━━━ MATERIAL TO PROCESS

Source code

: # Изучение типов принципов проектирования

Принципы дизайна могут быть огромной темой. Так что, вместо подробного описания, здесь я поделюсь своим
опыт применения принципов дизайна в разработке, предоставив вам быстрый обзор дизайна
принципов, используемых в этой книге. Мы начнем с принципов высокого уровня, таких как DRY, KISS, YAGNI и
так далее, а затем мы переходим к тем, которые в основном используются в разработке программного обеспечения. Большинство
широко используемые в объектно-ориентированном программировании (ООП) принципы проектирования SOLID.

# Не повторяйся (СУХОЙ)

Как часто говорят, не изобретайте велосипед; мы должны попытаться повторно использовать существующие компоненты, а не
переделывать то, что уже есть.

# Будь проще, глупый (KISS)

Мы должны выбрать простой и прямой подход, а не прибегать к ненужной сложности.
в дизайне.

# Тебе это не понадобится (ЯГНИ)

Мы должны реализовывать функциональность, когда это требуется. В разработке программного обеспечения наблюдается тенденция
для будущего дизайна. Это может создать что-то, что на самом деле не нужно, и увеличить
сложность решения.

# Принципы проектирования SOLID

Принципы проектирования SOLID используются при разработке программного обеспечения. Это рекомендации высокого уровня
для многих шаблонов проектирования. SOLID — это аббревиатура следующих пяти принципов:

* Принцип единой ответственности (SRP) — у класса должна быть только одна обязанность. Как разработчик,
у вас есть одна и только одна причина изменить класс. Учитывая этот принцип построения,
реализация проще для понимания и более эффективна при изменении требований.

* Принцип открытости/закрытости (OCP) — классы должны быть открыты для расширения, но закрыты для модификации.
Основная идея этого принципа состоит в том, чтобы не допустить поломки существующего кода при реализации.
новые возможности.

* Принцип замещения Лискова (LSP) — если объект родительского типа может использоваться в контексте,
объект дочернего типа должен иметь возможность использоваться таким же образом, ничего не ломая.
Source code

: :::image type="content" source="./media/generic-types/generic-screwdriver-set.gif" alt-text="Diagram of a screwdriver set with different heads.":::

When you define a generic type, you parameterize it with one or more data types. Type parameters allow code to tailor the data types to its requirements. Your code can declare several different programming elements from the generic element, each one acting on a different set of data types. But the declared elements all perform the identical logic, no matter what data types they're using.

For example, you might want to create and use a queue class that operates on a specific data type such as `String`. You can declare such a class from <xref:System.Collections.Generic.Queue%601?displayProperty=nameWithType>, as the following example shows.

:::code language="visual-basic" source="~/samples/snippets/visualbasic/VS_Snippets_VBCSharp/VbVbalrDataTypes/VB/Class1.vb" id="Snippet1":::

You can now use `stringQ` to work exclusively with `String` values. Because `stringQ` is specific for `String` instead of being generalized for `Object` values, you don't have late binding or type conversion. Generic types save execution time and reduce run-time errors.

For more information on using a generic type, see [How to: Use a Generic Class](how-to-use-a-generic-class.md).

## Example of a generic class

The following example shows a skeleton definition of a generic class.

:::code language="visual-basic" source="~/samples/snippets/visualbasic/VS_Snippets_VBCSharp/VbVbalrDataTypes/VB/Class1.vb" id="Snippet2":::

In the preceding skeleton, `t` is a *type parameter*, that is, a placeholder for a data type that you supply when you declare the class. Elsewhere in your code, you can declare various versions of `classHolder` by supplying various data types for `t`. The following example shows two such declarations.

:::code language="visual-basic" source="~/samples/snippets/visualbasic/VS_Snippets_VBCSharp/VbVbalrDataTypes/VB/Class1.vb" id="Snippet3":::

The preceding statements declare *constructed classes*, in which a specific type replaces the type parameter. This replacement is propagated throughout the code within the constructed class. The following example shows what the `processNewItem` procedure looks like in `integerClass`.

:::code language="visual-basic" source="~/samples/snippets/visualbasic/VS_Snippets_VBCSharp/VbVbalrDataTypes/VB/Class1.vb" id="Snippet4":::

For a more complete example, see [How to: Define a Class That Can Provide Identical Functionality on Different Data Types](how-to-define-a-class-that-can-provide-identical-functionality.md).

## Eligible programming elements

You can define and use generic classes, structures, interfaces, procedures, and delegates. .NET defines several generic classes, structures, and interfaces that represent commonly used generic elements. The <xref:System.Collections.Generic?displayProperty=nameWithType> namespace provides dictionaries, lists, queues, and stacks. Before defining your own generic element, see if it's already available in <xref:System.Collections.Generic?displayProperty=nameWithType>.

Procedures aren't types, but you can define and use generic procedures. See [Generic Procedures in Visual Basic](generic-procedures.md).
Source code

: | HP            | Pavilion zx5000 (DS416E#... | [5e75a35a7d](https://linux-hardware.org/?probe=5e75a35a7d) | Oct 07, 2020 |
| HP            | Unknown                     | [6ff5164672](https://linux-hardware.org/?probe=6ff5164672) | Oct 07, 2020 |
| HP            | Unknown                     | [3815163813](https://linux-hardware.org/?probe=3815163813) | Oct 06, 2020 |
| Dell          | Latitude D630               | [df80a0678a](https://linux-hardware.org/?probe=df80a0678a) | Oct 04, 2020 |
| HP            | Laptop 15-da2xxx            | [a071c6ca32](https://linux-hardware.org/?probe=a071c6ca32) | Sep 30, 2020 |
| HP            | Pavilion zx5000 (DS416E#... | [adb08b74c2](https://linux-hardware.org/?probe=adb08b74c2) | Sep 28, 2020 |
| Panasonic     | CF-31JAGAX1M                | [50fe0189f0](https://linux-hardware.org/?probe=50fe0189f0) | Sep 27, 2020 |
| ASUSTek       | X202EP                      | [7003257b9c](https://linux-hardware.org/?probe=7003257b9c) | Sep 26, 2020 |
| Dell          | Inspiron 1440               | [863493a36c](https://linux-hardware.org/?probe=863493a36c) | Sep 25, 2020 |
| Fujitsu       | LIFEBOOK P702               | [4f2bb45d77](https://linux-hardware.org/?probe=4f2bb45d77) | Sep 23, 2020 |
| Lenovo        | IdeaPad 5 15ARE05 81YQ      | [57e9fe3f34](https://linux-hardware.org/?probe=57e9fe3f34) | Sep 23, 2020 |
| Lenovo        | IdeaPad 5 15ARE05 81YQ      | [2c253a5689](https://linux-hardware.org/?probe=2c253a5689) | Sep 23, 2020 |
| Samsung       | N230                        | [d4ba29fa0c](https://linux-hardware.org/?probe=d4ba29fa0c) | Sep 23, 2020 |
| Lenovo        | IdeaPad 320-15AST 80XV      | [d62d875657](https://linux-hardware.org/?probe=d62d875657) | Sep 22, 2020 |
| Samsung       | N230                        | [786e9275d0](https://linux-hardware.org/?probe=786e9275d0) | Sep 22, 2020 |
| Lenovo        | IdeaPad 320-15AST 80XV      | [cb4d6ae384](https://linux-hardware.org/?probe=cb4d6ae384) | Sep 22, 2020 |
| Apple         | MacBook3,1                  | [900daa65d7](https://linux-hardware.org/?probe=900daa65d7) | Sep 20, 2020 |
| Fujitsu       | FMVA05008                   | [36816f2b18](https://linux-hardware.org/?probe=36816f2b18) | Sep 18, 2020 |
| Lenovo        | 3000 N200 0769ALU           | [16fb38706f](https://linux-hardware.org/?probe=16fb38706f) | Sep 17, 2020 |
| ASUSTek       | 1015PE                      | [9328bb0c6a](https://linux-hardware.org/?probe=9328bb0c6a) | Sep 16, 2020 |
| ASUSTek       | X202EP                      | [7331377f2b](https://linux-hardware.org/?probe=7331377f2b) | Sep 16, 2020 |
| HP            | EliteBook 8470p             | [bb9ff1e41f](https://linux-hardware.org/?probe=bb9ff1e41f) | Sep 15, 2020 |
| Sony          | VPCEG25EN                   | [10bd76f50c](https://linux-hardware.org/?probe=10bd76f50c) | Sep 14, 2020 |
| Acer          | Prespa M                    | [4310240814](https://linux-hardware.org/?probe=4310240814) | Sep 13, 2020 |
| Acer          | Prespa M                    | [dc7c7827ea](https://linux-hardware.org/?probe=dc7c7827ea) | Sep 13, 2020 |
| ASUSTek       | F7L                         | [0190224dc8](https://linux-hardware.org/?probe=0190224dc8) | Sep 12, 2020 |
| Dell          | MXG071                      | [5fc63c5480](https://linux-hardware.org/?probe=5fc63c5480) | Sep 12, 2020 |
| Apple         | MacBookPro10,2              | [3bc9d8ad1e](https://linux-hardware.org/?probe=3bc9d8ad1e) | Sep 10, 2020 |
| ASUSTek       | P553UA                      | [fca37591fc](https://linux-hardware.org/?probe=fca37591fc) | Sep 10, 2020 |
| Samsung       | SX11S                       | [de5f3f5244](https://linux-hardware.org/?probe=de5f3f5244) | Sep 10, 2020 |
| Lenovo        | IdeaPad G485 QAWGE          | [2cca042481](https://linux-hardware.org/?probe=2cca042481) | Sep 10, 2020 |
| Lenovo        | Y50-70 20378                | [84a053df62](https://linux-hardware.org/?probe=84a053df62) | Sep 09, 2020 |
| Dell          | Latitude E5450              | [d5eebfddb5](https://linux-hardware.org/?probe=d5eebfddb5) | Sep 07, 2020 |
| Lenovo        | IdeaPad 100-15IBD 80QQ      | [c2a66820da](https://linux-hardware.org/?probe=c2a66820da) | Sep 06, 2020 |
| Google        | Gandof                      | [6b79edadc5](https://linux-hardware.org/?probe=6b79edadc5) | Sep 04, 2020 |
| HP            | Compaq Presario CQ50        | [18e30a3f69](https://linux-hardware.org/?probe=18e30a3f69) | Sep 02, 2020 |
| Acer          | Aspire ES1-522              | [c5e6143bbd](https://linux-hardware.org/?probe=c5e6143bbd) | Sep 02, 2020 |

━━━━━━

*PROBLEM DETAILS*
Which lines above contain "snippets"? Show each of them.

*ANSWER SECTION*
:::code language="visual-basic" source="~/samples/snippets/visualbasic/VS_Snippets_VBCSharp/VbVbalrDataTypes/VB/Class1.vb" id="Snippet1":::
:::code language="visual-basic" source="~/samples/snippets/visualbasic/VS_Snippets_VBCSharp/VbVbalrDataTypes/VB/Class1.vb" id="Snippet2":::
:::code language="visual-basic" source="~/samples/snippets/visualbasic/VS_Snippets_VBCSharp/VbVbalrDataTypes/VB/Class1.vb" id="Snippet3":::
:::code language="visual-basic" source="~/samples/snippets/visualbasic/VS_Snippets_VBCSharp/VbVbalrDataTypes/VB/Class1.vb" id="Snippet4":::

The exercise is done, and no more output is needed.